Introduction: The purpose of this study was to perform a systematic review and meta-analysis of exogenous surfactant administration to assess whether this therapy may be useful in adult patients with acute respiratory distress syndrome.
Methods: We performed a computerized literature search from 1966 to December 2005 to identify randomized clinical trials. The primary outcome measure was mortality 28-30 days after randomization. Secondary outcome measures included a change in oxygenation (PaO2:FiO2 ratio), the number of ventilation-free days, and the mean duration of ventilation. Meta-analysis was performed using the inverse variance method.
Results: Two hundred and fifty-one articles were identified. Five studies met our inclusion criteria.
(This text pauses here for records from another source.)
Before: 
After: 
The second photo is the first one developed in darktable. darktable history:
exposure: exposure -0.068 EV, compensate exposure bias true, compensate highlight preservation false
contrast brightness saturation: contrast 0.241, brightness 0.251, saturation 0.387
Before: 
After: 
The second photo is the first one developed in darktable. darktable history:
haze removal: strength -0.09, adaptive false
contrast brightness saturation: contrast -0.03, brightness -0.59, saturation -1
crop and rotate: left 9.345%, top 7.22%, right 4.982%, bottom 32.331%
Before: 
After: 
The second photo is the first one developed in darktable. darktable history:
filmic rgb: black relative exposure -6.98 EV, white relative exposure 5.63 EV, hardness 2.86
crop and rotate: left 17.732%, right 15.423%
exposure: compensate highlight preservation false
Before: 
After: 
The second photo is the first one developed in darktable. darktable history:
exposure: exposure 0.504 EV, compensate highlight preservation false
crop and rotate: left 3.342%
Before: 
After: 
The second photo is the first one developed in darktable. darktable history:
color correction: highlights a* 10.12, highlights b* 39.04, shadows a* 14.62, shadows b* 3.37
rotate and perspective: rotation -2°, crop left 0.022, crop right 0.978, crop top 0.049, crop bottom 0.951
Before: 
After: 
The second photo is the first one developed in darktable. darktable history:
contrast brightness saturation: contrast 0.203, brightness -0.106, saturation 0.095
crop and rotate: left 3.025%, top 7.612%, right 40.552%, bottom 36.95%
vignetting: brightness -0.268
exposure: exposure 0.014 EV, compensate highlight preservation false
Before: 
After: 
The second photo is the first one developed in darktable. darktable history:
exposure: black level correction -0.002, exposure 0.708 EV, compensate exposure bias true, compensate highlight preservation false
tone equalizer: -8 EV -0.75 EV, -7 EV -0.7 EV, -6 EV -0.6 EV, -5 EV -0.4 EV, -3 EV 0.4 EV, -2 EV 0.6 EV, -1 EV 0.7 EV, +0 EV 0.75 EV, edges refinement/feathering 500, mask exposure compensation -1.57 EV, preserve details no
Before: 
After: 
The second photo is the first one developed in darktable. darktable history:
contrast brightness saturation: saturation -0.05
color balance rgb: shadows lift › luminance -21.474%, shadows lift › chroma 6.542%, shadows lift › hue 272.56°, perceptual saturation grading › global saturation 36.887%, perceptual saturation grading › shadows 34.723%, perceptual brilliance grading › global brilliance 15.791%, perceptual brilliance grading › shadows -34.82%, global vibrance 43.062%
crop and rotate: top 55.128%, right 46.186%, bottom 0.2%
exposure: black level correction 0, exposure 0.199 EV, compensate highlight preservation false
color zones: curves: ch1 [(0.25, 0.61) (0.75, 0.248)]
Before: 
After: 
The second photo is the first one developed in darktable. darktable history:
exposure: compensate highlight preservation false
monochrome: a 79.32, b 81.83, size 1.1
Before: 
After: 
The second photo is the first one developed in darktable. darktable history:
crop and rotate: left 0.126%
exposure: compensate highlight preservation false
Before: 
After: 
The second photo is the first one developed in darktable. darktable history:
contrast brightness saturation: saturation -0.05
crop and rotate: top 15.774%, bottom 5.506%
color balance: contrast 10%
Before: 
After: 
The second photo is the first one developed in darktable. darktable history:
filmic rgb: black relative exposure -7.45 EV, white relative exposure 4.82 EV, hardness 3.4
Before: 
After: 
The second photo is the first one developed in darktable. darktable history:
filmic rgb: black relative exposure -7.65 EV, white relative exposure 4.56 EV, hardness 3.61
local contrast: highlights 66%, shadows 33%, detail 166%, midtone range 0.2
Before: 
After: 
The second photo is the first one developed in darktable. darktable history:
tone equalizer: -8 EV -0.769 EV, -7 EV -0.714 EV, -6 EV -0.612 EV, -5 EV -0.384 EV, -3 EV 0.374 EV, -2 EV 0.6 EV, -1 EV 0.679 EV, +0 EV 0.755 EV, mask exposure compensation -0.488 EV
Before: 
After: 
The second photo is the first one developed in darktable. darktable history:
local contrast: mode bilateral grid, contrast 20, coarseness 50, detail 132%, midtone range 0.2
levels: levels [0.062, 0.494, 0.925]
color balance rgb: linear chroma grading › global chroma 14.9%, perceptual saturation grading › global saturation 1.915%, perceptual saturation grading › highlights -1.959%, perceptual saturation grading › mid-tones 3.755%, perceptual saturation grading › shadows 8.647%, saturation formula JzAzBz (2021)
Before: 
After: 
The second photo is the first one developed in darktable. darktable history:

Treatment with pulmonary surfactant was not associated with reduced mortality compared with the control group (odds ratio 0.97; 95% confidence interval (CI) 0.73, 1.30). Subgroup analysis revealed no difference between surfactant containing surface protein or not - the pooled odds ratio for mortality was 0.87 (95% CI 0.48, 1.58) for trials using surface protein and the odds ratio was 1.08 (95% CI 0.72, 1.64) for trials without surface protein. The mean difference in change in the PaO2:FiO2 ratio was not significant (P = 0.11). There was a trend for improved oxygenation in the surfactant group (pooled mean change 13.18 mmHg, standard error 8.23 mmHg; 95% CI -2.95, 29.32). The number of ventilation-free days and the mean duration of ventilation could not undergo pooled analysis due to a lack of sufficient data.
Conclusion: Exogenous surfactant may improve oxygenation but has not been shown to improve mortality. Currently, exogenous surfactant cannot be considered an effective adjunctive therapy in acute respiratory distress syndrome.